WHAT THE TASK ASKS
Once you have read the listing, print all of it word for word.
BEGIN RECORD SET
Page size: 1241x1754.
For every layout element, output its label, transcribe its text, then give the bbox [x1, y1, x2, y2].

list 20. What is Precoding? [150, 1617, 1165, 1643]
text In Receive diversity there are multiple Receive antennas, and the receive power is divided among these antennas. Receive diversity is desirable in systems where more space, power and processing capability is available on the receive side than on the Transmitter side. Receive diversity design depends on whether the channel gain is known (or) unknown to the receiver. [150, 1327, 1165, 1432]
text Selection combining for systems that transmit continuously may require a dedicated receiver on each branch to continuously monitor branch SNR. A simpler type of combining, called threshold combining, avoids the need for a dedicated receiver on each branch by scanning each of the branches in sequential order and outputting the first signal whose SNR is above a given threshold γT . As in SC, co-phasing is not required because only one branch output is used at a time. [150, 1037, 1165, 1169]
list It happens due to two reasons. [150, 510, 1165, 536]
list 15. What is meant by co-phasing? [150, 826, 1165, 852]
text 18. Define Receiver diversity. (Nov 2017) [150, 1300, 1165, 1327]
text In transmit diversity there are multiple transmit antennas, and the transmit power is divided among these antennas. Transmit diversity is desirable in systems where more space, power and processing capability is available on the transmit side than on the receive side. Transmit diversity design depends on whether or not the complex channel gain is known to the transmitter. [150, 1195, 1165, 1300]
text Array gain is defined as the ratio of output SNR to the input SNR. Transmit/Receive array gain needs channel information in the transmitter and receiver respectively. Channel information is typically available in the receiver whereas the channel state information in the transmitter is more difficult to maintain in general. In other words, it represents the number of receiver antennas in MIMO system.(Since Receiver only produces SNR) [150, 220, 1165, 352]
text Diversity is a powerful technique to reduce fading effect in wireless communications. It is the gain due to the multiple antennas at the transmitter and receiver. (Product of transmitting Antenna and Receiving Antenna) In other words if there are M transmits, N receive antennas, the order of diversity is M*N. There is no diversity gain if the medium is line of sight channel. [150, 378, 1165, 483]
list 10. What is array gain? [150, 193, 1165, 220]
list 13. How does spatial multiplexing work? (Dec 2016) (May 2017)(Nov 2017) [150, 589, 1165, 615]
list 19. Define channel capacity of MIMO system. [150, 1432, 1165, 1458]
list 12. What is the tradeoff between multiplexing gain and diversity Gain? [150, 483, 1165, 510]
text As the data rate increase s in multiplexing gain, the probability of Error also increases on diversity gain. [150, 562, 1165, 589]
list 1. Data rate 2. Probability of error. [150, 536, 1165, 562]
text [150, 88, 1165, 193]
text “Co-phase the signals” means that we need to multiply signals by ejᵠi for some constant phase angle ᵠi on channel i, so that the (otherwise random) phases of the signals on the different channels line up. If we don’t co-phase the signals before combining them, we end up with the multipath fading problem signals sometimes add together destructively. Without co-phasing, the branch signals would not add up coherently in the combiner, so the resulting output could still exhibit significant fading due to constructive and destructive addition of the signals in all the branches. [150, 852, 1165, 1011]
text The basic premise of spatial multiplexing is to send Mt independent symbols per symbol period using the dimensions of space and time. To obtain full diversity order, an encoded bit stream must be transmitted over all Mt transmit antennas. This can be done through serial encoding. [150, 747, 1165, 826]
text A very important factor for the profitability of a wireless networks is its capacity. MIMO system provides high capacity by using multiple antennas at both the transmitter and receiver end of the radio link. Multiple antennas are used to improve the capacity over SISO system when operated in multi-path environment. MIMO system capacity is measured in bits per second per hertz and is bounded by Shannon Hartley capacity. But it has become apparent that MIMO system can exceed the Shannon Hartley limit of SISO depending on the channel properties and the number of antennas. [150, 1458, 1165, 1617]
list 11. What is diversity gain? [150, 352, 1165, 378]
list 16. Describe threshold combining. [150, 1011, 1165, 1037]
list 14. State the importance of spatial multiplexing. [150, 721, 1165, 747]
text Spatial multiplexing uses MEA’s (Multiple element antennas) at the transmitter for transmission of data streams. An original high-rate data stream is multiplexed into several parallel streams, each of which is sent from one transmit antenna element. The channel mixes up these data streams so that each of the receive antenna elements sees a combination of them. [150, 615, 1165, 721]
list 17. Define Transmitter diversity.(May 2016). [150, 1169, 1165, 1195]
END RECORD SET
REPLY TO THE EXERCISE
Page size: 1241x1754.
For every layout element, output its label, transcribe its text, then give the bbox [x1, y1, x2, y2].

list 20. What is Precoding? [150, 1617, 1165, 1643]
text In Receive diversity there are multiple Receive antennas, and the receive power is divided among these antennas. Receive diversity is desirable in systems where more space, power and processing capability is available on the receive side than on the Transmitter side. Receive diversity design depends on whether the channel gain is known (or) unknown to the receiver. [150, 1327, 1165, 1432]
text Selection combining for systems that transmit continuously may require a dedicated receiver on each branch to continuously monitor branch SNR. A simpler type of combining, called threshold combining, avoids the need for a dedicated receiver on each branch by scanning each of the branches in sequential order and outputting the first signal whose SNR is above a given threshold γT . As in SC, co-phasing is not required because only one branch output is used at a time. [150, 1037, 1165, 1169]
list It happens due to two reasons. [150, 510, 1165, 536]
list 15. What is meant by co-phasing? [150, 826, 1165, 852]
text 18. Define Receiver diversity. (Nov 2017) [150, 1300, 1165, 1327]
text In transmit diversity there are multiple transmit antennas, and the transmit power is divided among these antennas. Transmit diversity is desirable in systems where more space, power and processing capability is available on the transmit side than on the receive side. Transmit diversity design depends on whether or not the complex channel gain is known to the transmitter. [150, 1195, 1165, 1300]
text Array gain is defined as the ratio of output SNR to the input SNR. Transmit/Receive array gain needs channel information in the transmitter and receiver respectively. Channel information is typically available in the receiver whereas the channel state information in the transmitter is more difficult to maintain in general. In other words, it represents the number of receiver antennas in MIMO system.(Since Receiver only produces SNR) [150, 220, 1165, 352]
text Diversity is a powerful technique to reduce fading effect in wireless communications. It is the gain due to the multiple antennas at the transmitter and receiver. (Product of transmitting Antenna and Receiving Antenna) In other words if there are M transmits, N receive antennas, the order of diversity is M*N. There is no diversity gain if the medium is line of sight channel. [150, 378, 1165, 483]
list 10. What is array gain? [150, 193, 1165, 220]
list 13. How does spatial multiplexing work? (Dec 2016) (May 2017)(Nov 2017) [150, 589, 1165, 615]
list 19. Define channel capacity of MIMO system. [150, 1432, 1165, 1458]
list 12. What is the tradeoff between multiplexing gain and diversity Gain? [150, 483, 1165, 510]
text As the data rate increase s in multiplexing gain, the probability of Error also increases on diversity gain. [150, 562, 1165, 589]
list 1. Data rate 2. Probability of error. [150, 536, 1165, 562]
text [150, 88, 1165, 193]
text “Co-phase the signals” means that we need to multiply signals by ejᵠi for some constant phase angle ᵠi on channel i, so that the (otherwise random) phases of the signals on the different channels line up. If we don’t co-phase the signals before combining them, we end up with the multipath fading problem signals sometimes add together destructively. Without co-phasing, the branch signals would not add up coherently in the combiner, so the resulting output could still exhibit significant fading due to constructive and destructive addition of the signals in all the branches. [150, 852, 1165, 1011]
text The basic premise of spatial multiplexing is to send Mt independent symbols per symbol period using the dimensions of space and time. To obtain full diversity order, an encoded bit stream must be transmitted over all Mt transmit antennas. This can be done through serial encoding. [150, 747, 1165, 826]
text A very important factor for the profitability of a wireless networks is its capacity. MIMO system provides high capacity by using multiple antennas at both the transmitter and receiver end of the radio link. Multiple antennas are used to improve the capacity over SISO system when operated in multi-path environment. MIMO system capacity is measured in bits per second per hertz and is bounded by Shannon Hartley capacity. But it has become apparent that MIMO system can exceed the Shannon Hartley limit of SISO depending on the channel properties and the number of antennas. [150, 1458, 1165, 1617]
list 11. What is diversity gain? [150, 352, 1165, 378]
list 16. Describe threshold combining. [150, 1011, 1165, 1037]
list 14. State the importance of spatial multiplexing. [150, 721, 1165, 747]
text Spatial multiplexing uses MEA’s (Multiple element antennas) at the transmitter for transmission of data streams. An original high-rate data stream is multiplexed into several parallel streams, each of which is sent from one transmit antenna element. The channel mixes up these data streams so that each of the receive antenna elements sees a combination of them. [150, 615, 1165, 721]
list 17. Define Transmitter diversity.(May 2016). [150, 1169, 1165, 1195]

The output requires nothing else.